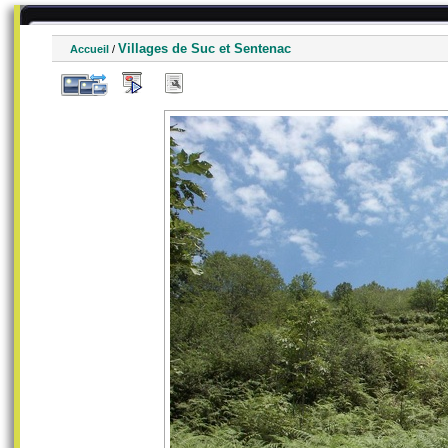
Villages de Suc et Sentenac
Accueil
/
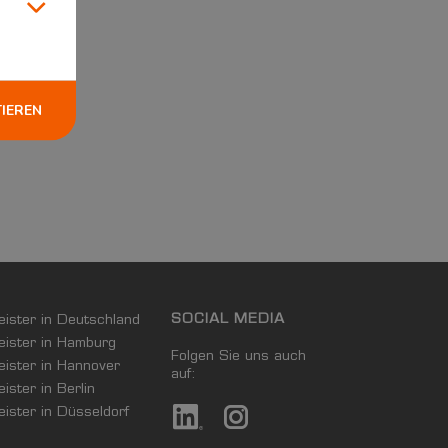
TIEREN
SOCIAL MEDIA
leister in Deutschland
leister in Hamburg
Folgen Sie uns auch
leister in Hannover
auf:
eister in Berlin
leister in Düsseldorf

What you should do:
Each entry above must be printed exactly, apart from its pictures.

Your solution:
Villages de Suc et Sentenac
Accueil
/
TIEREN
SOCIAL MEDIA
leister in Deutschland
leister in Hamburg
Folgen Sie uns auch
leister in Hannover
auf:
eister in Berlin
leister in Düsseldorf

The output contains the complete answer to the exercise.